◆ Instructions to follow:
Only the lines from the one containing "- > **SDSP** algorithms" to the end of the data are wanted; print them exactly as they appear.

(Collected data)
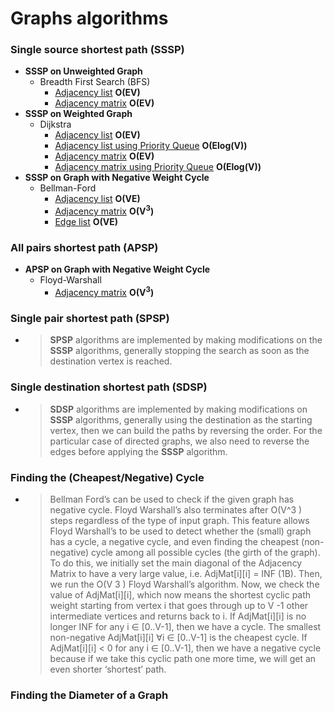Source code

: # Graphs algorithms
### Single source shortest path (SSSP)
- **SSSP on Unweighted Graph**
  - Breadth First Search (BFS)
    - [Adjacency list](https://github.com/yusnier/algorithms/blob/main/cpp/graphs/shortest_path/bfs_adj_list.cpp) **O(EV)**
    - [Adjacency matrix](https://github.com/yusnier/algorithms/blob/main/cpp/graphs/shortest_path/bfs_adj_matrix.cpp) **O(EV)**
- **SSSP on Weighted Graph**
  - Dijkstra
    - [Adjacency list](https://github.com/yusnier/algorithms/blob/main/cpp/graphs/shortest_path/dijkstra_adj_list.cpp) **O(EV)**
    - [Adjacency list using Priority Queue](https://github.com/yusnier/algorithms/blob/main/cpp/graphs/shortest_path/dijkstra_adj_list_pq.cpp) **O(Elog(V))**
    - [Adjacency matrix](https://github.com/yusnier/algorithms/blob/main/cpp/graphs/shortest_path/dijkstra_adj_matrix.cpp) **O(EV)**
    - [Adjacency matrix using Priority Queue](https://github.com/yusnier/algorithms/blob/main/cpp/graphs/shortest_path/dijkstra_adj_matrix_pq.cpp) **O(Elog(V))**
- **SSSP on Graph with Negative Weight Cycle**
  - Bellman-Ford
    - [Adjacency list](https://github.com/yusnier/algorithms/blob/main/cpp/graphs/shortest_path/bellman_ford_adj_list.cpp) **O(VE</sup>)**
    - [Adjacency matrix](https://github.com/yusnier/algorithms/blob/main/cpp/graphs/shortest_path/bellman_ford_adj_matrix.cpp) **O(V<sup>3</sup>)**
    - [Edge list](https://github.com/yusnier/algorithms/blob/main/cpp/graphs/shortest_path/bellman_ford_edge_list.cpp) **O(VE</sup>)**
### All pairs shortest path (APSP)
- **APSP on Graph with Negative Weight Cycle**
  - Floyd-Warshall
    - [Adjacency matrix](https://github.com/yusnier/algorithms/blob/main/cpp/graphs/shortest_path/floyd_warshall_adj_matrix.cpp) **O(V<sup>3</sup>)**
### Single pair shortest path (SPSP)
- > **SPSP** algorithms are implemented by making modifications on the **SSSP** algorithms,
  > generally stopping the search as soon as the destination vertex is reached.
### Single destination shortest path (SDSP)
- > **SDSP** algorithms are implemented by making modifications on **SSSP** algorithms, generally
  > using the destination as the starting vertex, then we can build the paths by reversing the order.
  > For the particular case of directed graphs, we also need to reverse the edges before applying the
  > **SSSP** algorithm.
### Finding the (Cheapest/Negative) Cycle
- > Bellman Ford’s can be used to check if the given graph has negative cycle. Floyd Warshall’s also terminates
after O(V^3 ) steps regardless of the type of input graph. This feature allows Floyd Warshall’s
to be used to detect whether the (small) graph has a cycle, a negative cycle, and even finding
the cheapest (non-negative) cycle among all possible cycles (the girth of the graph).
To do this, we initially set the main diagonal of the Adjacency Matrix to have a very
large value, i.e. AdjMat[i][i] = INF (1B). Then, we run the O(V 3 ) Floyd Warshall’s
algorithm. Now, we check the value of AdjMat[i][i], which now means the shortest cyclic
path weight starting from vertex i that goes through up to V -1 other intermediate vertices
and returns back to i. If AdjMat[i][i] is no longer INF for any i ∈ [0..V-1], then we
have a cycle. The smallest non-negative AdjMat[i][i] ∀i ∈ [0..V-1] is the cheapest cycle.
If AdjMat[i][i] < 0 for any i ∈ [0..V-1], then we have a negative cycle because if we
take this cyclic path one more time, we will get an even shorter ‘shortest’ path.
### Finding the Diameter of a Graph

◆ The completed task:
- > **SDSP** algorithms are implemented by making modifications on **SSSP** algorithms, generally
  > using the destination as the starting vertex, then we can build the paths by reversing the order.
  > For the particular case of directed graphs, we also need to reverse the edges before applying the
  > **SSSP** algorithm.
### Finding the (Cheapest/Negative) Cycle
- > Bellman Ford’s can be used to check if the given graph has negative cycle. Floyd Warshall’s also terminates
after O(V^3 ) steps regardless of the type of input graph. This feature allows Floyd Warshall’s
to be used to detect whether the (small) graph has a cycle, a negative cycle, and even finding
the cheapest (non-negative) cycle among all possible cycles (the girth of the graph).
To do this, we initially set the main diagonal of the Adjacency Matrix to have a very
large value, i.e. AdjMat[i][i] = INF (1B). Then, we run the O(V 3 ) Floyd Warshall’s
algorithm. Now, we check the value of AdjMat[i][i], which now means the shortest cyclic
path weight starting from vertex i that goes through up to V -1 other intermediate vertices
and returns back to i. If AdjMat[i][i] is no longer INF for any i ∈ [0..V-1], then we
have a cycle. The smallest non-negative AdjMat[i][i] ∀i ∈ [0..V-1] is the cheapest cycle.
If AdjMat[i][i] < 0 for any i ∈ [0..V-1], then we have a negative cycle because if we
take this cyclic path one more time, we will get an even shorter ‘shortest’ path.
### Finding the Diameter of a Graph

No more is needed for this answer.